An Illustrated History of British Theatre and Performance
Title | An Illustrated History of British Theatre and Performance PDF eBook |
Author | Robert Leach |
Publisher | Routledge |
Pages | 1004 |
Release | 2018-12-21 |
Genre | Art |
ISBN | 0429873336 |
An Illustrated History of British Theatre and Performance chronicles the history and development of theatre from the Roman era to the present day. As the most public of arts, theatre constantly interacted with changing social, political and intellectual movements and ideas, and Robert Leach’s masterful work restores to the foreground of this evolution the contributions of women, gay people and ethnic minorities, as well as the theatres of the English regions, and of Wales and Scotland.
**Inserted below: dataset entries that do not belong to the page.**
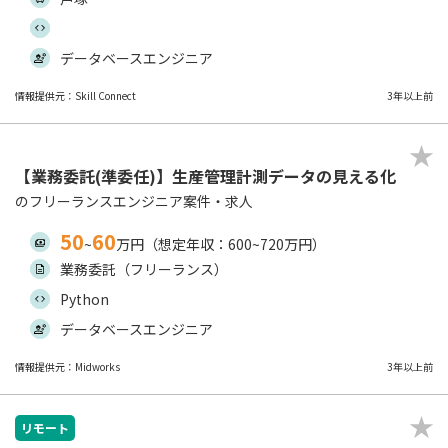
データベースエンジニア
情報提供元：Skill Connect
3年以上前
【業務委託(準委任)】生産管理計測データの見える化
のフリーランスエンジニア案件・求人
50
60
~
万円（想定年収：600~720万円）
業務委託（フリーランス）
Python
データベースエンジニア
情報提供元：Midworks
3年以上前
リモート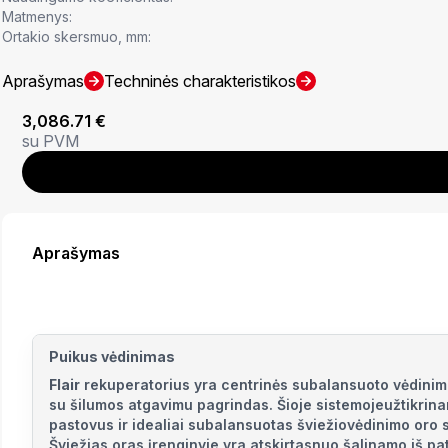
Matmenys:
Ortakio skersmuo, mm:
Aprašymas
Techninės charakteristikos
3,086.71
€
su PVM
Aprašymas
Puikus vėdinimas
Flair
rekuperatorius yra centrinės subalansuoto vėdini
su šilumos atgavimu pagrindas. Šioje sistemojeužtikrin
pastovus ir idealiai subalansuotas šviežiovėdinimo oro 
Šviežias oras įrenginyje yra atskirtasnuo šalinamo iš pa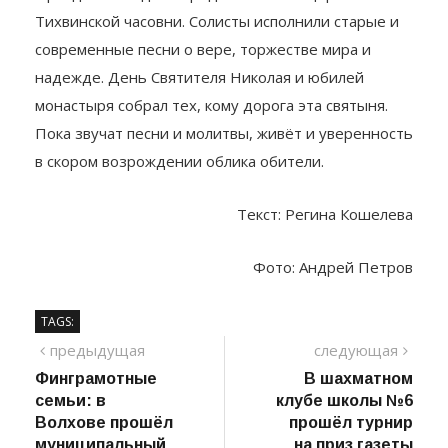
Праздничный день продолжился концертом возле
Тихвинской часовни. Солисты исполнили старые и
современные песни о вере, торжестве мира и
надежде. День Святителя Николая и юбилей
монастыря собрал тех, кому дорога эта святыня.
Пока звучат песни и молитвы, живёт и уверенность
в скором возрождении облика обители.
Текст: Регина Кошелева
Фото: Андрей Петров
TAGS:
Навигация
предыдущий
сле
предыдущая
следующая
пост
Финграмотные
В шахматном
по
семьи: в
клубе школы №6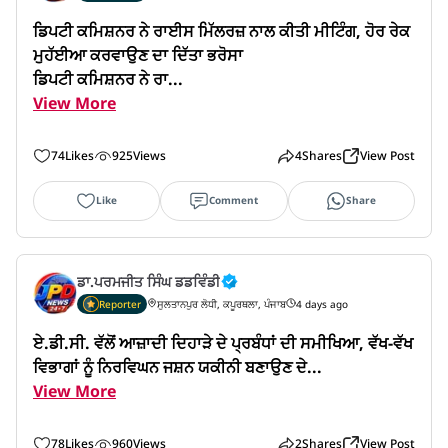
ਡਿਪਟੀ ਕਮਿਸ਼ਨਰ ਨੇ ਰਾਈਸ ਮਿੱਲਰਜ਼ ਨਾਲ ਕੀਤੀ ਮੀਟਿੰਗ, ਹੋਰ ਰੇਕ 
ਮੁਹੱਈਆ ਕਰਵਾਉਣ ਦਾ ਦਿੱਤਾ ਭਰੋਸਾ

ਡਿਪਟੀ ਕਮਿਸ਼ਨਰ ਨੇ ਰਾ...
View More
74
Likes
925
Views
4
Shares
View Post
Like
Comment
Share
ਡਾ.ਪਰਮਜੀਤ ਸਿੰਘ ਡਡਵਿੰਡੀ
Reporter
ਸੁਲਤਾਨਪੁਰ ਲੋਧੀ, ਕਪੂਰਥਲਾ, ਪੰਜਾਬ
4 days ago
ਏ.ਡੀ.ਸੀ. ਵੱਲੋਂ ਆਜ਼ਾਦੀ ਦਿਹਾੜੇ ਦੇ ਪ੍ਰਬੰਧਾਂ ਦੀ ਸਮੀਖਿਆ, ਵੱਖ-ਵੱਖ 
ਵਿਭਾਗਾਂ ਨੂੰ ਨਿਰਵਿਘਨ ਜਸ਼ਨ ਯਕੀਨੀ ਬਣਾਉਣ ਦੇ...
View More
78
Likes
960
Views
2
Shares
View Post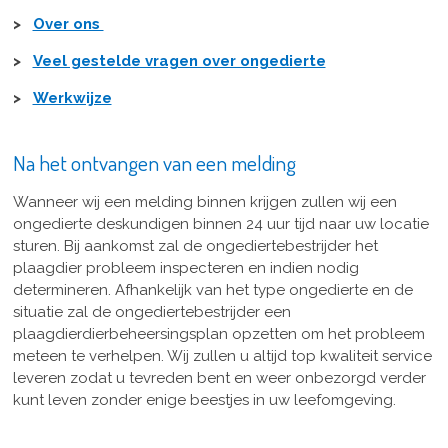
>
Over ons
>
Veel gestelde vragen over ongedierte
>
Werkwijze
Na het ontvangen van een melding
Wanneer wij een melding binnen krijgen zullen wij een
ongedierte deskundigen binnen 24 uur tijd naar uw locatie
sturen. Bij aankomst zal de ongediertebestrijder het
plaagdier probleem inspecteren en indien nodig
determineren. Afhankelijk van het type ongedierte en de
situatie zal de ongediertebestrijder een
plaagdierdierbeheersingsplan opzetten om het probleem
meteen te verhelpen. Wij zullen u altijd top kwaliteit service
leveren zodat u tevreden bent en weer onbezorgd verder
kunt leven zonder enige beestjes in uw leefomgeving.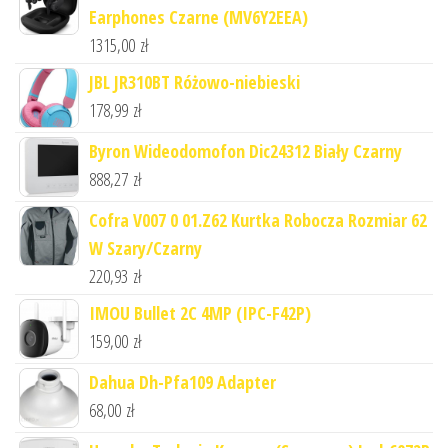
Earphones Czarne (MV6Y2EEA)
1315,00
zł
JBL JR310BT Różowo-niebieski
178,99
zł
Byron Wideodomofon Dic24312 Biały Czarny
888,27
zł
Cofra V007 0 01.Z62 Kurtka Robocza Rozmiar 62
W Szary/Czarny
220,93
zł
IMOU Bullet 2C 4MP (IPC-F42P)
159,00
zł
Dahua Dh-Pfa109 Adapter
68,00
zł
Highly illustrated chapters trace the development of theatre through major plays from each period; evaluations of playwrights; contemporary dramatic theory; acting and acting companies; dance and music; the theatre buildings themselves; and the audience, while also highlighting enduring features of British theatre, from comic gags to the use of props. Continuing on from the Enlightenment, Volume Two of An Illustrated History of British Theatre and Performance leads its readers from the drama and performances of the Industrial Revolution to the latest digital theatre. Moving from Punch and Judy, castle spectres and penny showmen to Modernism and Postdramatic Theatre, Leach’s second volume triumphantly completes a collated account of all the British Theatre History knowledge anyone could ever need.
The Cambridge Companion to Victorian and Edwardian Theatre
Title | The Cambridge Companion to Victorian and Edwardian Theatre PDF eBook |
Author | Kerry Powell |
Publisher | Cambridge University Press |
Pages | 312 |
Release | 2004-02-19 |
Genre | Drama |
ISBN | 9780521795364 |
This Companion is designed for readers interested in the creation, production and interpretation of Victorian and Edwardian theatre in its own time and on the contemporary stage. The volume opens with an introduction surveying the theatre of the time, followed by an essay contextualizing the theatre within the culture as a whole. Succeeding chapters examine performance, production, and theatre, including the music, the actors, stagecraft and the audience; plays and playwriting and issues of class and gender. Chapters also deal with comedy, farce, melodrama, and the economics of the theatre.